Architecture Considerations

This section covers migration decisions about the coverage locator solution architecture.

Client Application

The client portion of the coverage locator solution is an ASP .NET Web forms/Ajax client.

With the upgrade to Open Layers and the Javascript controls you will get a fast map display, navigation and a highly responsive user experience. It integrates with Pitney Bowes StreetPro-based base maps or other base maps such as those from Google and Bing maps. It also takes advantage of Spectrum Spatial’s Map Tiling Service and Map Tiling generator.

For more information on Javascript controls, see Working with the JavaScript API.

For more information on map tiling, see Map Tiling.

API: SOAP or REST for Geospatial Functionality

The coverage locator uses geocoding, point-in-polygon querying and map rendering from the Envinsa .NET API.
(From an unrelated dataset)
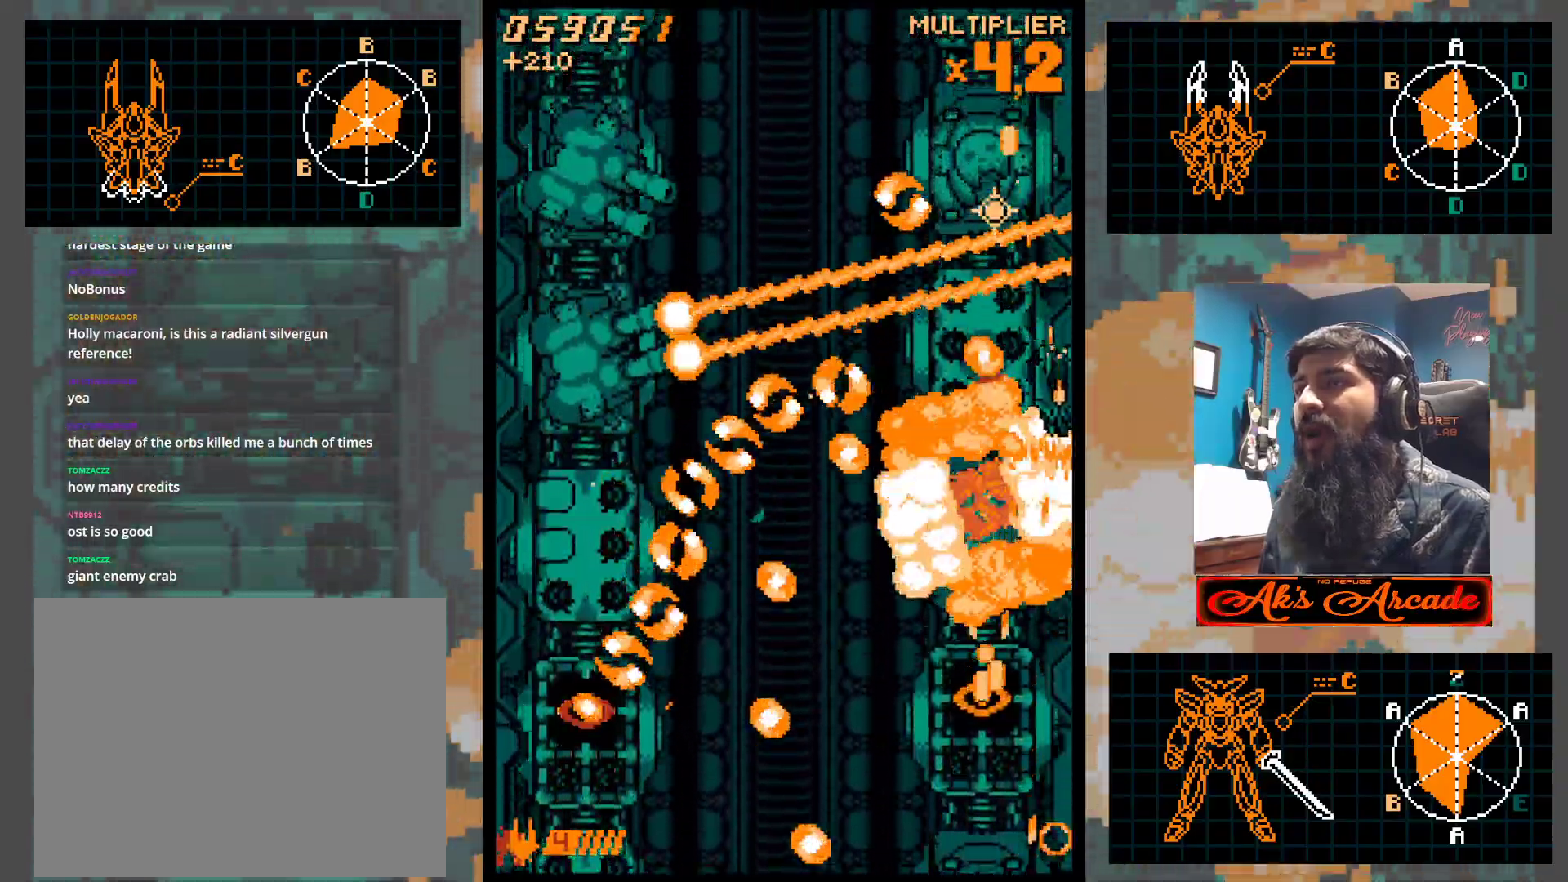
{"buttons": [], "left_stick": "down", "events": [[133, "left_stick", "down"]]}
  • Decision: Do the Spectrum Spatial SOAP and REST APIs provide the same geospatial capabilities?
Spectrum Spatial has built off the foundational interfaces of MapXtreme Java and Envinsa. In Spectrum Spatial, users have the ability to develop applications against one of three APIs: WS-I compliant SOAP interface; REST interface; and Series of OGC (Open Geospatial Consortium) interfaces including WMS, WMTS, and WFS. Spectrum has the Universal Addressing and Enterprise Geocoding modules for address validation and geocoding. These modules are a superset of Envinsa’s Location Utility Service capabilities. Spectrum Spatial's SOAP API provides robust Mapping and Feature services. The REST API provides a smaller set of operations for mapping and feature searching, plus a map tiling service.
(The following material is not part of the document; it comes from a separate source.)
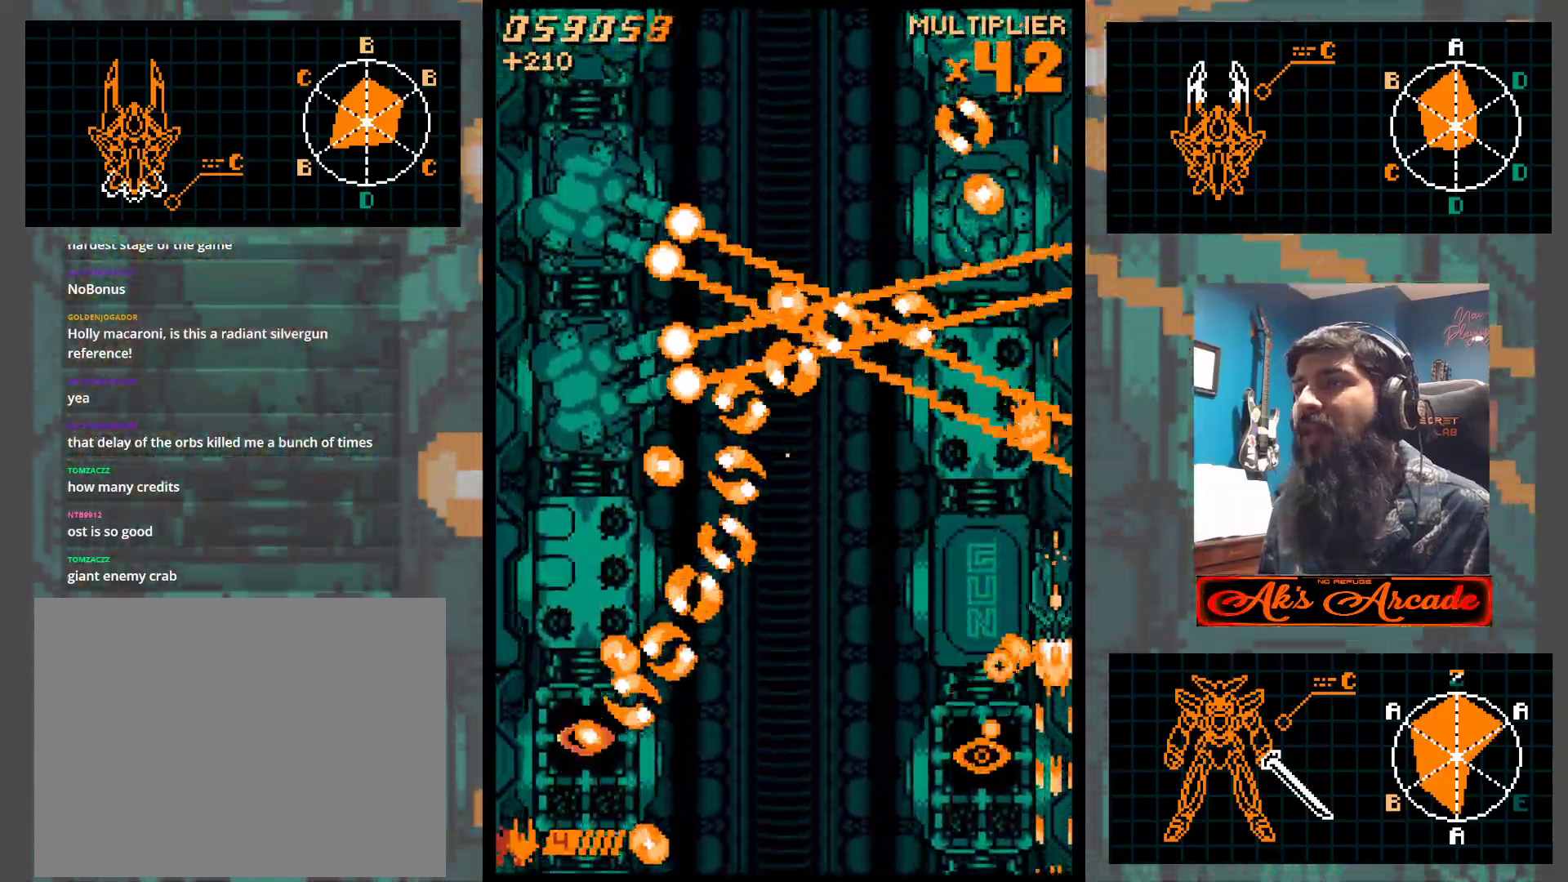
{"buttons": [], "left_stick": "down", "events": [[200, "left_stick", "down-left"], [333, "left_stick", "down"]]}
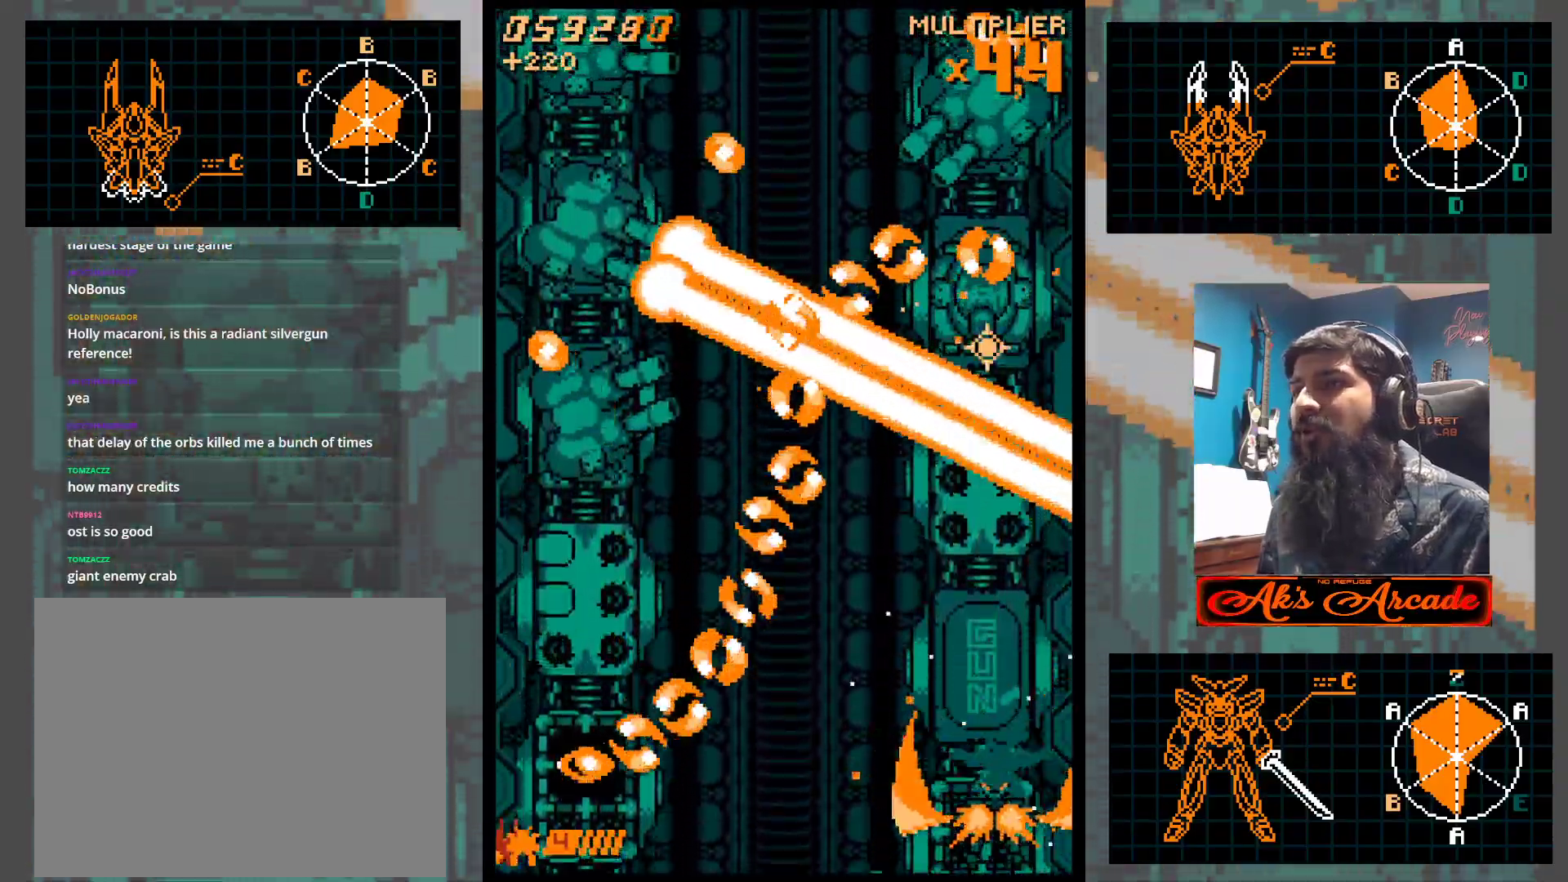
{"buttons": [], "left_stick": "down-left", "events": [[17, "left_stick", "left"], [100, "left_stick", "center"], [217, "left_stick", "up"], [333, "left_stick", "center"], [417, "left_stick", "down"], [500, "left_stick", "down-left"]]}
The SOAP API is easiest to implement in a ASP .NET Web forms architecture while the REST API is easiest to implement in the Javascript-based Open Layers with Spectrum Spatial Javascript API.

For more information on Spectrum Spatial's SOAP and REST API, see Working With REST Services.

Data, Data Access and Management

The coverage locator solution uses a base map for geographic reference and custom data for the coverages. In Envinsa the data format is MDF, which must be converted to Spectrum Spatial named resources.

Data access in Spectrum Spatial is similar to that in Envinsa, via a data provider model, but a generation ahead in terms of performance. For example, Spectrum Spatial can push spatial processing to a database with spatial capability to retrieve only records that satisfy the query.

Data management in Spectrum Spatial has built upon the Envinsa Content Manager concept to create the Spectrum Spatial repository. The repository contains named resources that point to actual data. By attaching a name to a data resource, it can be referenced from many locations. To change the look or behavior of applications or data, only the resource needs to be changed, not each application or data file. Spatial Manager has capabilities to create named resources and add them to the repository, as well as manage data connections. User access to these resources is handled by the Spectrum™ Technology Platform Management Console.


The processes for address validation, geocoding and point-in-polygon querying in the Envinsa solution required hand-written code specific to the implementation of the coverage locator.

  • Decision: Can we improve on the workflow and performance of the application's business processes for address validation, geocoding and point-in-polygon querying?

The Spectrum Spatial Enterprise Designer is a drag-and-drop workflow design tool for automating business processes. It can tie address validation, geocoding and point-in-polygon stages together without writing any code and with the ability to publish the process as a web service, a gain in performance over Envinsa and MapXtreme Java. This new capability is new to the MapInfo suite and enables a product paradigm shift for users and analysts that wish to formulate customized uses of Location Intelligence throughout an organization.